Records contained in a dataset:
..............................

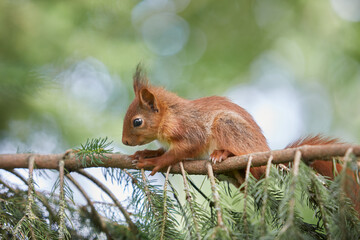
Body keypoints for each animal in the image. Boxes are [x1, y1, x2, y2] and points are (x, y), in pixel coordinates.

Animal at [122, 64, 358, 211]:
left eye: (137, 122)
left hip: (227, 124)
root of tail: (266, 152)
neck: (170, 114)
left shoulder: (189, 128)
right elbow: (163, 149)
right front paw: (145, 153)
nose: (124, 141)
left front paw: (156, 161)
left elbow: (185, 148)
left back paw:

..............................

### EXERCISE DIRECTIONS
Scan the data above for the string "left" and copy each line where it appears.

### ANSWER SECTION
left eye: (137, 122)
left hip: (227, 124)
left shoulder: (189, 128)
left front paw: (156, 161)
left elbow: (185, 148)
left back paw:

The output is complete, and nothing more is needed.